[Saved data entries]

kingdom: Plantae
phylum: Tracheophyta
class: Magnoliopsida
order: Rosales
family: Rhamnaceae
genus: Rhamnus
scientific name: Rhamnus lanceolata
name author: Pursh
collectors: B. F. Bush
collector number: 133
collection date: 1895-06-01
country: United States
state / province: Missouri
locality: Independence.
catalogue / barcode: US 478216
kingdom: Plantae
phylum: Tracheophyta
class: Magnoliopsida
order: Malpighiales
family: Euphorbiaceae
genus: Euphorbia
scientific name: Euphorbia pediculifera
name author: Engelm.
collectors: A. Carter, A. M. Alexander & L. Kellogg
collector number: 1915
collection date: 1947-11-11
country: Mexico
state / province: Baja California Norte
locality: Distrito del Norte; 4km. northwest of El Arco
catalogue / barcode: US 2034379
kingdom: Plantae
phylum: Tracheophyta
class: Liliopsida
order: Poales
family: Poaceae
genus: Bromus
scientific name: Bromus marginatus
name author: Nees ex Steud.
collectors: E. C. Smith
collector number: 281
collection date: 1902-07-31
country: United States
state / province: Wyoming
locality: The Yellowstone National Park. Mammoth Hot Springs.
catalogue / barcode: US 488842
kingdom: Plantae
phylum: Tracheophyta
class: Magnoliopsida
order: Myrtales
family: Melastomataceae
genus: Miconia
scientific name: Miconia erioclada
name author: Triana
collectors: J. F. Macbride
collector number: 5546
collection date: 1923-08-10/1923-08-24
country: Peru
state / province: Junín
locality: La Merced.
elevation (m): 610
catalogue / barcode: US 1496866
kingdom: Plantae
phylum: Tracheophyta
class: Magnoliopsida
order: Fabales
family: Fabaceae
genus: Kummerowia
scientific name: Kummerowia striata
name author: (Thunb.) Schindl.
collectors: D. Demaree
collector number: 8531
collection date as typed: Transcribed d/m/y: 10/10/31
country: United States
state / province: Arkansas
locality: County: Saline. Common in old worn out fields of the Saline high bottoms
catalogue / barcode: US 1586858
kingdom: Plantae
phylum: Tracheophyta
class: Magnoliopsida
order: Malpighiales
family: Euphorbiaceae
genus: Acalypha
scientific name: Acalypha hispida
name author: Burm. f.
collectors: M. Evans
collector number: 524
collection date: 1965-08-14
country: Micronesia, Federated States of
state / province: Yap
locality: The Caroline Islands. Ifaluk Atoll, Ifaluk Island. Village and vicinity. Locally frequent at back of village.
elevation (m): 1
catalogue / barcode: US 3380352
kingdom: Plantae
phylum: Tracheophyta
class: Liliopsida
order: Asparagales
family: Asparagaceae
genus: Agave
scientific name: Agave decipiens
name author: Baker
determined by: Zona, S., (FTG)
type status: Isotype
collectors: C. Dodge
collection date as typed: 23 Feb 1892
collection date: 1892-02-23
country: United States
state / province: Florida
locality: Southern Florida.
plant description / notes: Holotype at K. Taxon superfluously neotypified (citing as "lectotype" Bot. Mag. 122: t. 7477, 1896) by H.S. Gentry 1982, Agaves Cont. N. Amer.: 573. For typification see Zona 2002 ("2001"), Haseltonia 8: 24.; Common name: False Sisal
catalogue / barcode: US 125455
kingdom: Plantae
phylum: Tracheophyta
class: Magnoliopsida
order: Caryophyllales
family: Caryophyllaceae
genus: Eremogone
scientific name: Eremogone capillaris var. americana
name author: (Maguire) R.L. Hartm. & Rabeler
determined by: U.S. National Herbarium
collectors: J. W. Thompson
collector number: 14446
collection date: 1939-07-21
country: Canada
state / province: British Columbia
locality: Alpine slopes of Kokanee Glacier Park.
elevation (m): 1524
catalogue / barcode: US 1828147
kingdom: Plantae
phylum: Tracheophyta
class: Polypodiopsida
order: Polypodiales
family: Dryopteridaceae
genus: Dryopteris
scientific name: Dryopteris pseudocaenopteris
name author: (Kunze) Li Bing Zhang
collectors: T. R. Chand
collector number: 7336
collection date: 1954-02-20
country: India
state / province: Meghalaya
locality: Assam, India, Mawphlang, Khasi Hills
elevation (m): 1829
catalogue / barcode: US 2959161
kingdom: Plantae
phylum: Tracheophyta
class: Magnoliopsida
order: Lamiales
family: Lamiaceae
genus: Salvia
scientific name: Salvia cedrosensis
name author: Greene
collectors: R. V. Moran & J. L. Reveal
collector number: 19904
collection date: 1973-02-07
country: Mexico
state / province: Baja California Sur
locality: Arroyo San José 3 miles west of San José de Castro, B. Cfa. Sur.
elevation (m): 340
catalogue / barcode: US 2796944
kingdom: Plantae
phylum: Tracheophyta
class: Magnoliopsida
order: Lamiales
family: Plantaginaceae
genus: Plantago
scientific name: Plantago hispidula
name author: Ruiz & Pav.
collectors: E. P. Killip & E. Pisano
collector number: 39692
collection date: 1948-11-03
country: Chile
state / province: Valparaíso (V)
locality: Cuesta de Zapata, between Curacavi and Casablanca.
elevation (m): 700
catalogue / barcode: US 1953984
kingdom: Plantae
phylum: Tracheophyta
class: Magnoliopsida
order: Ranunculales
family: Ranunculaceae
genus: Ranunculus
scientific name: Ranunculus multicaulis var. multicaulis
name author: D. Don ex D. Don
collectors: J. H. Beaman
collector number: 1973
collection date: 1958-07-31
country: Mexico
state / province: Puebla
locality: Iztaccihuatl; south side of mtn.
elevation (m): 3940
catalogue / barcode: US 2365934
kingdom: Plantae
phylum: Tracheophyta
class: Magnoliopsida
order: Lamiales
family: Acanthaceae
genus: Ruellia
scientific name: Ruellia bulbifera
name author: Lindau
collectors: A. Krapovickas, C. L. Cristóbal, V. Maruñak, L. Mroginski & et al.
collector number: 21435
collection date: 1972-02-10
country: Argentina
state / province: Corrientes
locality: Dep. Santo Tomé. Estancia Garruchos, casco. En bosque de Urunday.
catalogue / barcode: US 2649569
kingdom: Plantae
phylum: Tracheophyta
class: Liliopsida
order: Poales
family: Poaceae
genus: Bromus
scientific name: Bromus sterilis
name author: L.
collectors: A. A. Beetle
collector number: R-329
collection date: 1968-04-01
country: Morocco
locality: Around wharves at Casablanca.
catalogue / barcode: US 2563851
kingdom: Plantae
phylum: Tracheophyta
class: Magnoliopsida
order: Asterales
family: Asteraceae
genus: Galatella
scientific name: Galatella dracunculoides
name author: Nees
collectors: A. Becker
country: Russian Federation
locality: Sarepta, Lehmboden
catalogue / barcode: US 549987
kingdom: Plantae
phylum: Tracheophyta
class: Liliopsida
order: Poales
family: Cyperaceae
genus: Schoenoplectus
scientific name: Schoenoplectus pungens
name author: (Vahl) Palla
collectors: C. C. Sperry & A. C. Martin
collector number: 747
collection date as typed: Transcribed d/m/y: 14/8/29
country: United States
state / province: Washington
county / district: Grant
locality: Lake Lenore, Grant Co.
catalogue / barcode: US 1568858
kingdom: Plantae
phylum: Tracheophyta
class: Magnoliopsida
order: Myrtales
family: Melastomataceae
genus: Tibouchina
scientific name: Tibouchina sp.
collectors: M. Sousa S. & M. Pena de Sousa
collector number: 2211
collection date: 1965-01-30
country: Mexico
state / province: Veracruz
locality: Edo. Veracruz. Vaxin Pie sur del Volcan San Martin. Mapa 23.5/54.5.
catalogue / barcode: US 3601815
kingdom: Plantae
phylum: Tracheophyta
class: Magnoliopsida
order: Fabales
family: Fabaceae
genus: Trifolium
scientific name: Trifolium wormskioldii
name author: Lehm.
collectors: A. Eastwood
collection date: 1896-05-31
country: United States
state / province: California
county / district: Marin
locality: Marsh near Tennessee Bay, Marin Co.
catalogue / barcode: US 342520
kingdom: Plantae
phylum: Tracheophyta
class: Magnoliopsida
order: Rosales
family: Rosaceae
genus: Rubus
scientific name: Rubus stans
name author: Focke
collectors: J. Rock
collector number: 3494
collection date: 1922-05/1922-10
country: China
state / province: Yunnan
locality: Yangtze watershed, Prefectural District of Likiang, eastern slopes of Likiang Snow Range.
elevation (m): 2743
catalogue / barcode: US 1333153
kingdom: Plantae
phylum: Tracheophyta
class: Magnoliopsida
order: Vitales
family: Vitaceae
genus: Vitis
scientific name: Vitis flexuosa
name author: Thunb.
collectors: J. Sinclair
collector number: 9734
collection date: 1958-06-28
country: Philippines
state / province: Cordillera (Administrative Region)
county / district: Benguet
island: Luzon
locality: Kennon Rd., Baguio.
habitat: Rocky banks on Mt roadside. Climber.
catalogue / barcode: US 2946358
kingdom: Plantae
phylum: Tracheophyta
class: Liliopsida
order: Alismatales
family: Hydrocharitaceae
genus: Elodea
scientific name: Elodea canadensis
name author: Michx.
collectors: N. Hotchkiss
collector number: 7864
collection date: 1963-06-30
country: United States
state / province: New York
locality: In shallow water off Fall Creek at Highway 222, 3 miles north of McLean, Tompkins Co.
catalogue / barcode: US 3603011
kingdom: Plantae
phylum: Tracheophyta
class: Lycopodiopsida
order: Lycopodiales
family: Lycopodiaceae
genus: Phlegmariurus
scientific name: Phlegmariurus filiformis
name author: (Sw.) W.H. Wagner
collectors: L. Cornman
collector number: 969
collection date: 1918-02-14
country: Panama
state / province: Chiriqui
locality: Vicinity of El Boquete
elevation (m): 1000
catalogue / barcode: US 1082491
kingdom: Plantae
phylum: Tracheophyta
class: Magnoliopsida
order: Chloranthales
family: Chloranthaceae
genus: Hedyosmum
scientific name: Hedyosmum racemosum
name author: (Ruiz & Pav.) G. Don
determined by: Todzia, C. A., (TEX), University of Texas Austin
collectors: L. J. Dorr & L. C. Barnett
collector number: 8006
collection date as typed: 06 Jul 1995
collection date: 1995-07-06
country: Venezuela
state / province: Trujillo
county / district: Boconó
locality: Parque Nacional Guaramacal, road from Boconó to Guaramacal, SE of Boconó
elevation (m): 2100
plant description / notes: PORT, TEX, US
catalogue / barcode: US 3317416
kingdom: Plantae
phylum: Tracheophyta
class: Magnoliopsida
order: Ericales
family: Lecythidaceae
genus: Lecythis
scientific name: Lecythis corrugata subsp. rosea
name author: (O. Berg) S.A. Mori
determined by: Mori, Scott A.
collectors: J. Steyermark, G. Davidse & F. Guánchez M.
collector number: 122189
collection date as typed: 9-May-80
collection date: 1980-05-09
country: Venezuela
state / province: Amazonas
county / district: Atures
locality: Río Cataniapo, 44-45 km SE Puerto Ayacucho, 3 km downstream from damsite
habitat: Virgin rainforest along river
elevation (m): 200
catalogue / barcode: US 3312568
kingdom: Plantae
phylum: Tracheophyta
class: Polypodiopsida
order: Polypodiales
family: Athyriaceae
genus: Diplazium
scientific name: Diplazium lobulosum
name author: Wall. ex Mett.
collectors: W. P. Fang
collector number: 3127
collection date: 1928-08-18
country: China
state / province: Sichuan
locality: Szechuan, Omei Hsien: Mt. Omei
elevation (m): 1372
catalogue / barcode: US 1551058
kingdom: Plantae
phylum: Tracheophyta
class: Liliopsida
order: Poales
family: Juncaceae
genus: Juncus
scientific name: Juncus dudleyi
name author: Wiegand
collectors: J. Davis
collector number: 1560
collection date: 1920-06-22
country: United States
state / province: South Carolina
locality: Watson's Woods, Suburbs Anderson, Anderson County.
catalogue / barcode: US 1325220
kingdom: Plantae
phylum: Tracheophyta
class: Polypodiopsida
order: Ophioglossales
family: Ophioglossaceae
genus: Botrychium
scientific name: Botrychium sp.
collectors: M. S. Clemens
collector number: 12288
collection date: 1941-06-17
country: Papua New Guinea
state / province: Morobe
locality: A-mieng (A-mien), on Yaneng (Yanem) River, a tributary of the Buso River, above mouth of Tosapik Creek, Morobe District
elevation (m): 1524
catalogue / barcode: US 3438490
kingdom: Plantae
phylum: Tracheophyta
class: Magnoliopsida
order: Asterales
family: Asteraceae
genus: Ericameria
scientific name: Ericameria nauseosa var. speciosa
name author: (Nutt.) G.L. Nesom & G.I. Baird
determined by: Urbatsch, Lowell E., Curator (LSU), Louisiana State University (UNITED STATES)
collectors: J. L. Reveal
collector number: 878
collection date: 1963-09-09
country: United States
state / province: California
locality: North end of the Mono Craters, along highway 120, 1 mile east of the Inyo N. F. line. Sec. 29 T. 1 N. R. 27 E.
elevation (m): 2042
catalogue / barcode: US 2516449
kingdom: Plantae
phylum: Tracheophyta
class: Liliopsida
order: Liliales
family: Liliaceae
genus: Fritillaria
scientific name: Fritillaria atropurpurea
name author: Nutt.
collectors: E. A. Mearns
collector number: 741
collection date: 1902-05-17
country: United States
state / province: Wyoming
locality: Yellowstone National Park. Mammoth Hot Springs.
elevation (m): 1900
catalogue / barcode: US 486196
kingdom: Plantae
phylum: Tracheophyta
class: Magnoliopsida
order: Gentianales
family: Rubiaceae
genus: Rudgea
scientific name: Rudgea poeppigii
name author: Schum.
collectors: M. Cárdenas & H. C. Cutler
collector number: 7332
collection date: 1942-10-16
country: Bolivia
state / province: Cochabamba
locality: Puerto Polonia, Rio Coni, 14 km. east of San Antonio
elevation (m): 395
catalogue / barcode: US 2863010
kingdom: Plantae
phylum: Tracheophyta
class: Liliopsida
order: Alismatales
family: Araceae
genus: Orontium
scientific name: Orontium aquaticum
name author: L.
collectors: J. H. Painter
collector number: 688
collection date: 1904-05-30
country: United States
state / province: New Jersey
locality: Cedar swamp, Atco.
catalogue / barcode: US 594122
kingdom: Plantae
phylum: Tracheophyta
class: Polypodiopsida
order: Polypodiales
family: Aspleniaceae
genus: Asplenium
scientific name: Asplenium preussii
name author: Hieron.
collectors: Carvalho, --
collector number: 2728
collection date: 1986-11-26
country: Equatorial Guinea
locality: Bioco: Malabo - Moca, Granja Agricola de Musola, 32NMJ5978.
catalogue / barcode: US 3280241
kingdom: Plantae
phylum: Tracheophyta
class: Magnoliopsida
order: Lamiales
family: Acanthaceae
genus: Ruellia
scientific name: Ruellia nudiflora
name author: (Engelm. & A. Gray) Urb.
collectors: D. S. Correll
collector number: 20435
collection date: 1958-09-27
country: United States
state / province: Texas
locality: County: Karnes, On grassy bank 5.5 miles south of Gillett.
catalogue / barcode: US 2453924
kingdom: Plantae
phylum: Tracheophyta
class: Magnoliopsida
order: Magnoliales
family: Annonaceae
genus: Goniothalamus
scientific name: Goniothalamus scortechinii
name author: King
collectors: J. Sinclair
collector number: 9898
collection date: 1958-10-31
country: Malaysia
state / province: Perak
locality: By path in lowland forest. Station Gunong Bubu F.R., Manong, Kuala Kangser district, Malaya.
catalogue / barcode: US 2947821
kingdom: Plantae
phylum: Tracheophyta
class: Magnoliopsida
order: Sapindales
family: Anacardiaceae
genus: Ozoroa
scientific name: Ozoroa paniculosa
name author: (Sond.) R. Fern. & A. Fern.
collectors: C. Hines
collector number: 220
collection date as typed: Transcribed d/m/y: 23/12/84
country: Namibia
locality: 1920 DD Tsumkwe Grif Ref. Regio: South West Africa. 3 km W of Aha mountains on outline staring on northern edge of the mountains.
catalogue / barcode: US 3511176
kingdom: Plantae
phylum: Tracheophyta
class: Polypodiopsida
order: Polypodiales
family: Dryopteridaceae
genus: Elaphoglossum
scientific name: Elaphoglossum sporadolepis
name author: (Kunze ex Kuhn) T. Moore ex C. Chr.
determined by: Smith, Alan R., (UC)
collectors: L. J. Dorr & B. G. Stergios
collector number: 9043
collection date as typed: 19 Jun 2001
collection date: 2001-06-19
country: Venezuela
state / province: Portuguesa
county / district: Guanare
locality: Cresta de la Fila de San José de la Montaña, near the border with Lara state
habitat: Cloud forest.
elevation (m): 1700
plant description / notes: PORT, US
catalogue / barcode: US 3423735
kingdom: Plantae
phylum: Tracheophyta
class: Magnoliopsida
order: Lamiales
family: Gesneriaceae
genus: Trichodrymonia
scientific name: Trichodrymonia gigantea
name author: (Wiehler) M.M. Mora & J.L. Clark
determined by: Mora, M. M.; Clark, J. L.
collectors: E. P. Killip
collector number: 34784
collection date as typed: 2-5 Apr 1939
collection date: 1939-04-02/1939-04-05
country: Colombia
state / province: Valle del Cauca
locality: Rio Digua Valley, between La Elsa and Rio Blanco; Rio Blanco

- [Requirements] Can you revise the records from the line with "collector number: 122189" to the line with "collector number: 878" so that "locality" becomes "site" and nothing else changes? Give back only those lines.

- [Answer to this task]
collector number: 122189
collection date as typed: 9-May-80
collection date: 1980-05-09
country: Venezuela
state / province: Amazonas
county / district: Atures
site: Río Cataniapo, 44-45 km SE Puerto Ayacucho, 3 km downstream from damsite
habitat: Virgin rainforest along river
elevation (m): 200
catalogue / barcode: US 3312568
kingdom: Plantae
phylum: Tracheophyta
class: Polypodiopsida
order: Polypodiales
family: Athyriaceae
genus: Diplazium
scientific name: Diplazium lobulosum
name author: Wall. ex Mett.
collectors: W. P. Fang
collector number: 3127
collection date: 1928-08-18
country: China
state / province: Sichuan
site: Szechuan, Omei Hsien: Mt. Omei
elevation (m): 1372
catalogue / barcode: US 1551058
kingdom: Plantae
phylum: Tracheophyta
class: Liliopsida
order: Poales
family: Juncaceae
genus: Juncus
scientific name: Juncus dudleyi
name author: Wiegand
collectors: J. Davis
collector number: 1560
collection date: 1920-06-22
country: United States
state / province: South Carolina
site: Watson's Woods, Suburbs Anderson, Anderson County.
catalogue / barcode: US 1325220
kingdom: Plantae
phylum: Tracheophyta
class: Polypodiopsida
order: Ophioglossales
family: Ophioglossaceae
genus: Botrychium
scientific name: Botrychium sp.
collectors: M. S. Clemens
collector number: 12288
collection date: 1941-06-17
country: Papua New Guinea
state / province: Morobe
site: A-mieng (A-mien), on Yaneng (Yanem) River, a tributary of the Buso River, above mouth of Tosapik Creek, Morobe District
elevation (m): 1524
catalogue / barcode: US 3438490
kingdom: Plantae
phylum: Tracheophyta
class: Magnoliopsida
order: Asterales
family: Asteraceae
genus: Ericameria
scientific name: Ericameria nauseosa var. speciosa
name author: (Nutt.) G.L. Nesom & G.I. Baird
determined by: Urbatsch, Lowell E., Curator (LSU), Louisiana State University (UNITED STATES)
collectors: J. L. Reveal
collector number: 878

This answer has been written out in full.